Scenarios flicker through my head
as my eyes dance in the present.
The if only's and what if's pirouetting across my consciousness
I stare at your eyes, a locked gaze
my mind tumbling as I fumble to find something to say
The impossibles and improbables worming their way
up to the front of my thoughts
demanding to prove their value,
daring me to change the way it all works.
How hard would it be to raise an arm and caress your cheek?
How hard would it be to grab your hand in mine?
How hard would it be to lean forward
and conjoin our lips
In the one way I wish I would, but never could
I'm too shy
too full of excuses to make
I blush and stammer,
pretending to be content with the way things are,
when I so desperately long to forge new paths.

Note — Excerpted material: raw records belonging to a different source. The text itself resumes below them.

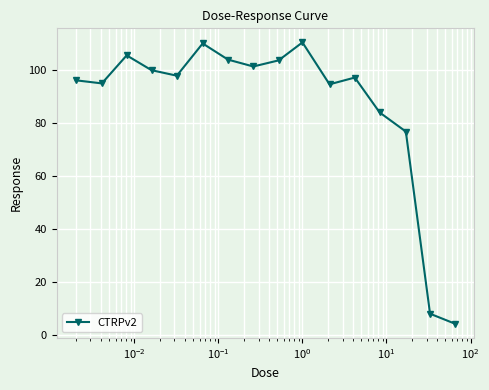

What is the value of the 13th point from the left?

84.0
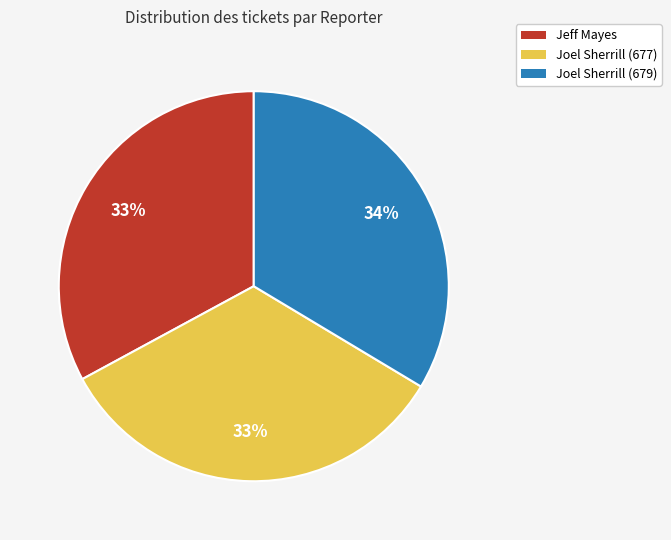

Does any single category account for the majority?

No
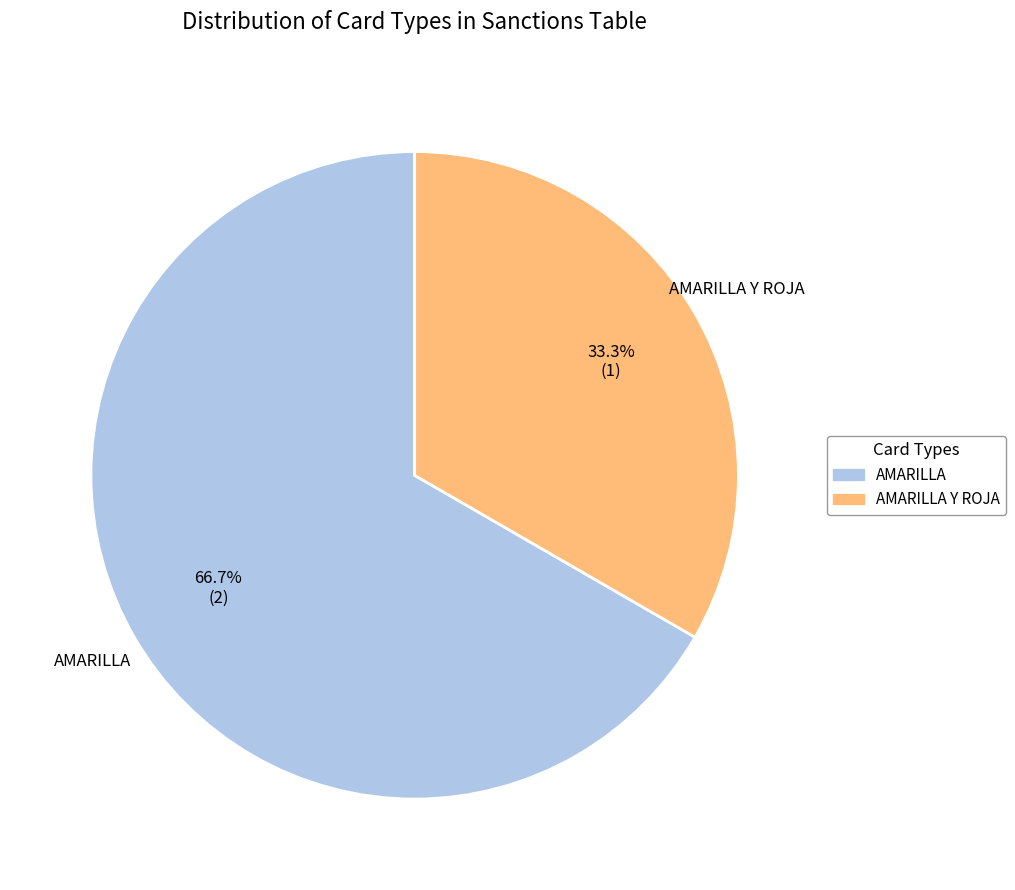

Which slice is the smallest?

AMARILLA Y ROJA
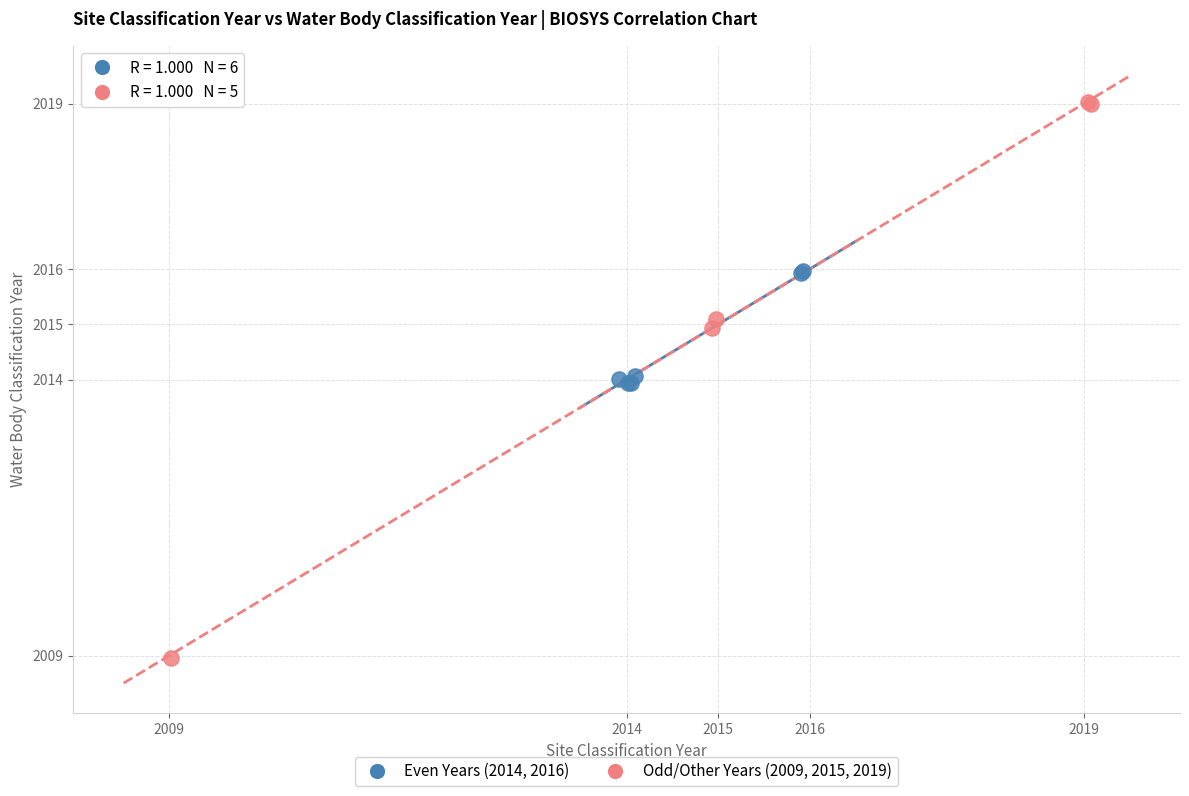

Which series has the largest Y range (max minus min)?

Odd/Other Years (2009, 2015, 2019)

It comes as a surprise to many
how we've come this far without really moving
sometimes it pains me how we remain at a standstill
your shyness building an insurmountable wall
my hidden insecurities so cleverly concealed
sometimes it seems so apparent how much I don't deserve you
sometimes, your beauty shocks me
Being around you fills me with an awe,
Being with you makes me bubble over with happiness
You make me happy in a way you could never know
I fill with warmth at the mention of your name
You make me feel
and yet, even after so much time has past
it still feels like new every time
in some ways, it's unfortunate.
We've only just barely made any real progress
But at least we're still on the road.